If you prefer to spend the afternoon relaxing, book into the spa at historic hotel The Midland, which has been part of the city's landscape for 115 years. The hotel's high-end Rena Spa boasts everything from relaxing treatments to sleep chambers to steam rooms, and you can't go wrong with a dip in the heated relaxation pool. It's a good place to unwind solo, or go as a couple or in a group. Try to book your treatments in advance when possible.
Day 2: Evening
6 p.m.: Book in for a pre-theater meal at Hawksmoor, a chic steakhouse that's a favorite around the U.K. It's close to most of the theaters, which makes it easy to have a quick dinner before a show. Opt for two or three courses, and go all out with the rump steak with chips as your main course (though they do also cater to vegetarians). It's best to reserve a table in advance, though you can gamble at the last minute by trying to score some seats at the bar.
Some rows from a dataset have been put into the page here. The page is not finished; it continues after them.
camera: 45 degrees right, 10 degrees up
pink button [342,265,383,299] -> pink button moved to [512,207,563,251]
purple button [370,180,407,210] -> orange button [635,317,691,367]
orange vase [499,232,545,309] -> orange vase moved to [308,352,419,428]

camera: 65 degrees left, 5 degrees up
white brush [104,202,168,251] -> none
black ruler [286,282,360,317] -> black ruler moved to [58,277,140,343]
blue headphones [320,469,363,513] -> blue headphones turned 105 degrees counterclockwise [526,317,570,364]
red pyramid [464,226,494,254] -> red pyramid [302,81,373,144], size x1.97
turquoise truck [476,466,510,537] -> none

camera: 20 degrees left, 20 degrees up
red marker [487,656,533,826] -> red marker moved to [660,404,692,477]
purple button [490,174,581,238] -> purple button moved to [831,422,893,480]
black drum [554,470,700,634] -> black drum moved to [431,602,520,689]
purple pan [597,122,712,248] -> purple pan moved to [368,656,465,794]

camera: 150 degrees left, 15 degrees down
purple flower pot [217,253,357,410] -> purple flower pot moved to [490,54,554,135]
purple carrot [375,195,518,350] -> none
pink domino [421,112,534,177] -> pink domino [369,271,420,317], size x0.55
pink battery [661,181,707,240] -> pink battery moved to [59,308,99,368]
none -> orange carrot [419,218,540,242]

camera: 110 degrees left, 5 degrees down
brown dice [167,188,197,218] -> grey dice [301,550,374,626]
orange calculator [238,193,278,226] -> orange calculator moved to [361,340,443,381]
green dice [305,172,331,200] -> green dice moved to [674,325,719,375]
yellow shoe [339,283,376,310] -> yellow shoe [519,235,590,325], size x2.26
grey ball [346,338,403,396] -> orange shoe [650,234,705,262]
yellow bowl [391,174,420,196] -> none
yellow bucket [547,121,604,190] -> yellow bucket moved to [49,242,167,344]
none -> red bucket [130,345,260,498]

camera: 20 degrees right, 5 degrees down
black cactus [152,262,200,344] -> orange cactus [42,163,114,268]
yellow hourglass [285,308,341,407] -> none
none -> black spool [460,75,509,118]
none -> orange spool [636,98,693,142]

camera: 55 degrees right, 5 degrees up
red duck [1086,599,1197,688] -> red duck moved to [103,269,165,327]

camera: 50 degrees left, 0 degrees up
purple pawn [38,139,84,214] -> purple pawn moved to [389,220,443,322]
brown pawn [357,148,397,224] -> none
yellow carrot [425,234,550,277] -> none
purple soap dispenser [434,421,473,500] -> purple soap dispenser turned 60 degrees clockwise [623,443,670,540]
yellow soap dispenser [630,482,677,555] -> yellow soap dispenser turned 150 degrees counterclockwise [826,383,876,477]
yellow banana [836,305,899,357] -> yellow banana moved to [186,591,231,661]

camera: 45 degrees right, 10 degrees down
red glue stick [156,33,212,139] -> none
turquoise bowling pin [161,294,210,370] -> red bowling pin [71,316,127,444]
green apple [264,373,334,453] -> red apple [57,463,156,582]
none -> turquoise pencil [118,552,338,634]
7:30 p.m.: Celebrate Manchester's artistic side with a show at the Manchester Opera House, which first opened in 1912. It features everything from popular musicals like "Mamma Mia!" to comedy shows and music events. It's recommended to book tickets in advance, but you might have some luck on the day if you visit the box office or look online for discounted offers. The Palace Theatre Manchester is another good bet for those looking to see a play or musical.
10:30 p.m.: For a post-theater cocktail, cozy up to the bar at boutique property Cow Hollow Hotel. The hotel's Plantation Bar serves up wine and cocktails in a cool, intimate room with only four stools. For something rowdier, snag a pint at the Castle Hotel, a lively pub with its own live music hall. It's a great spot to cap off your Manchester experience, particularly if there's an event on that night.